The text of every record, exactly as given and with no pictures, should be your output.
### DATA FOR THIS EXERCISE
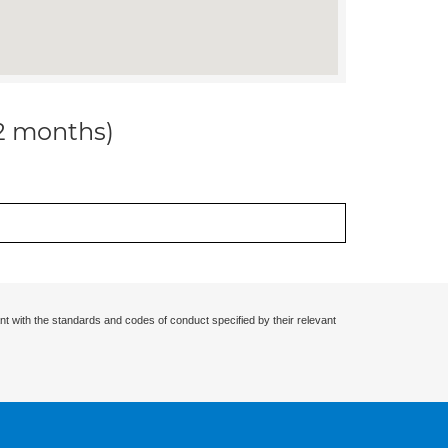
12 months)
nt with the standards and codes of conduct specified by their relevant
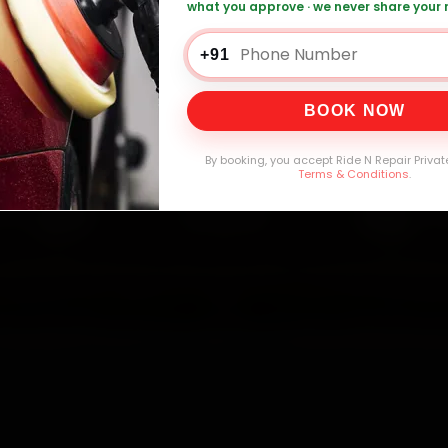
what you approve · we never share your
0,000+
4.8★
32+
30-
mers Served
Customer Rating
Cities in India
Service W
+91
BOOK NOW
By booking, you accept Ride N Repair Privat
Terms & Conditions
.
######
# SOLUTION TO THIS PROBLEM
12 months)
nt with the standards and codes of conduct specified by their relevant
what you approve · we never share your
0,000+
4.8★
32+
30-
mers Served
Customer Rating
Cities in India
Service W
+91
BOOK NOW
By booking, you accept Ride N Repair Privat
Terms & Conditions
.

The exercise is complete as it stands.